What you will do
Look through the material below and return every line that contains "back".

[[ Material provided, beginning ]]

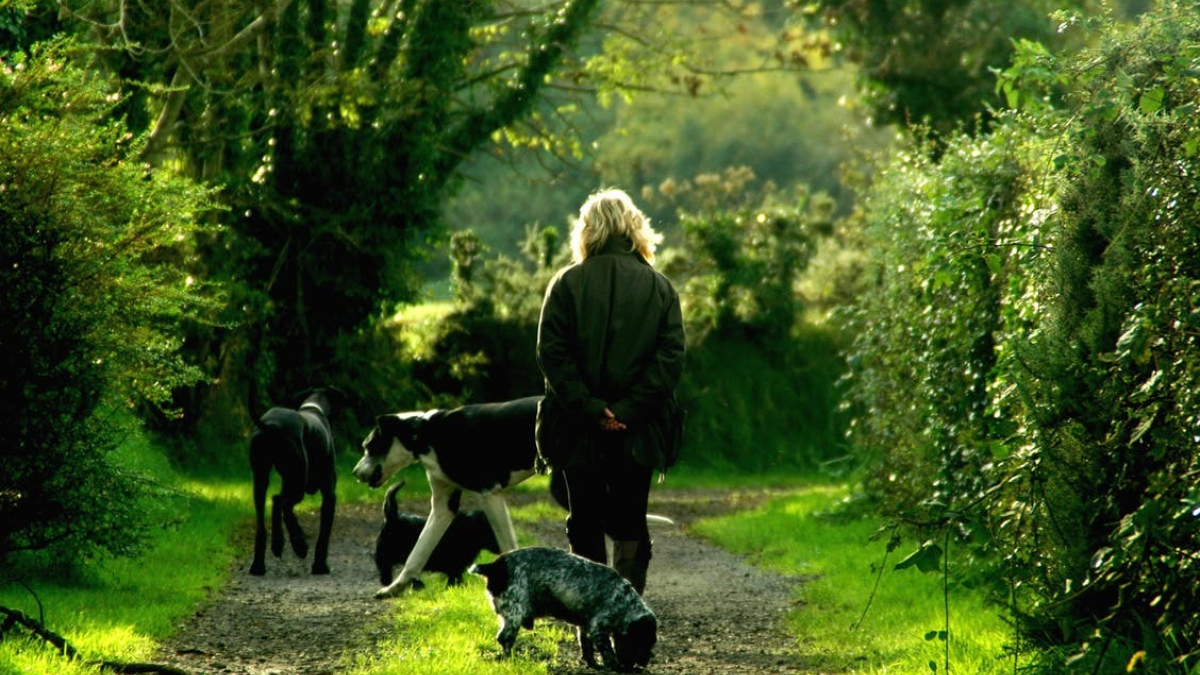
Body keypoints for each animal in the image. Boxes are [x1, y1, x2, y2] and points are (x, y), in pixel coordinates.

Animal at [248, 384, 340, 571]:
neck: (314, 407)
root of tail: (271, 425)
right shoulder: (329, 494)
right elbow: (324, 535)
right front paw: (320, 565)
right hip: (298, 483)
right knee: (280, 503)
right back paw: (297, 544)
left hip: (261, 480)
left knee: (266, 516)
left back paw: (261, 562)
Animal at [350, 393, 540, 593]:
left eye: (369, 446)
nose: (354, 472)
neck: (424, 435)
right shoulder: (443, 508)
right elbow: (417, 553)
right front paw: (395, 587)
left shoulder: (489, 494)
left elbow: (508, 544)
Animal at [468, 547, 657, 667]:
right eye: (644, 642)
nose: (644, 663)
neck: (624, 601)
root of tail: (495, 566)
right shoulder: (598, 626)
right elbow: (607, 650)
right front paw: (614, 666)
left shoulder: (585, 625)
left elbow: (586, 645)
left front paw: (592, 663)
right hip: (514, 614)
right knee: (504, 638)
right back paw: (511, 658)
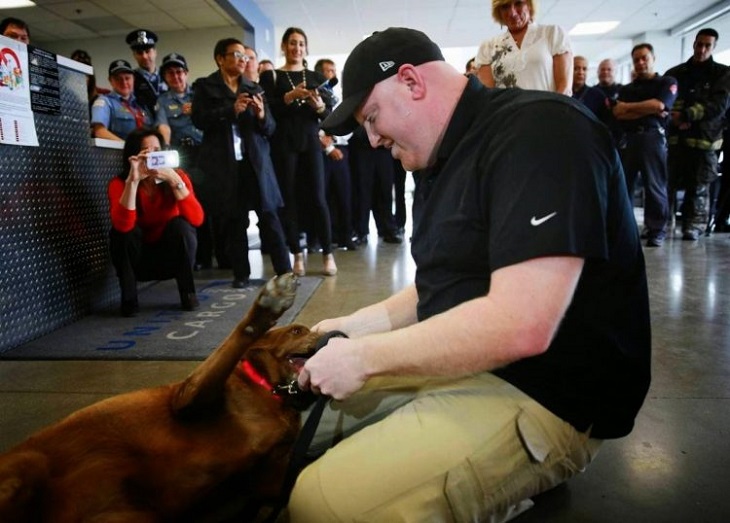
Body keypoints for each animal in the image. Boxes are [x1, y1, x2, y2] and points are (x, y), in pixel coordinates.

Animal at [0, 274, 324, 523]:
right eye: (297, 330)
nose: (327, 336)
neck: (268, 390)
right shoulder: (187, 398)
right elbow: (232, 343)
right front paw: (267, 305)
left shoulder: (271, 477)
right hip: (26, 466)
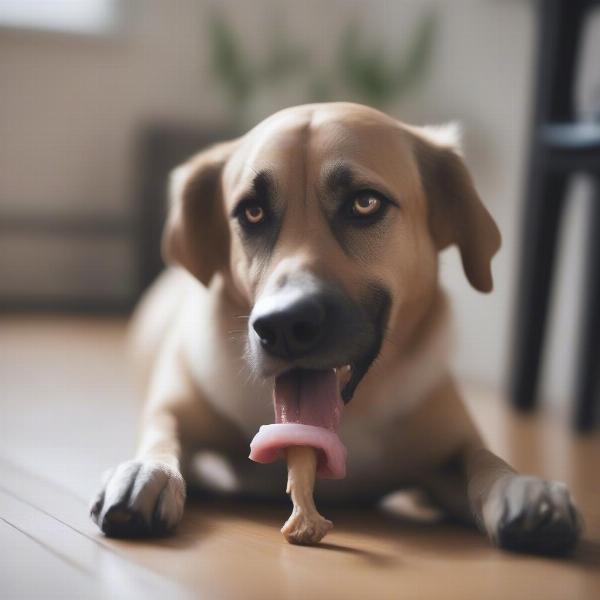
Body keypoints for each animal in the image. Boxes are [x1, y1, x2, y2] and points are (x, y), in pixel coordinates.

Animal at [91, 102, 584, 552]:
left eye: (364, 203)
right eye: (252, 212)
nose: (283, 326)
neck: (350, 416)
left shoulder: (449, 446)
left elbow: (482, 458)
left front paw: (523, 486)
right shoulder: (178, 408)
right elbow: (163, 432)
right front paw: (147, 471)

[[ Material provided, end ]]

Exercise answer
right back paw: (297, 544)
left back paw: (261, 562)
right back paw: (511, 658)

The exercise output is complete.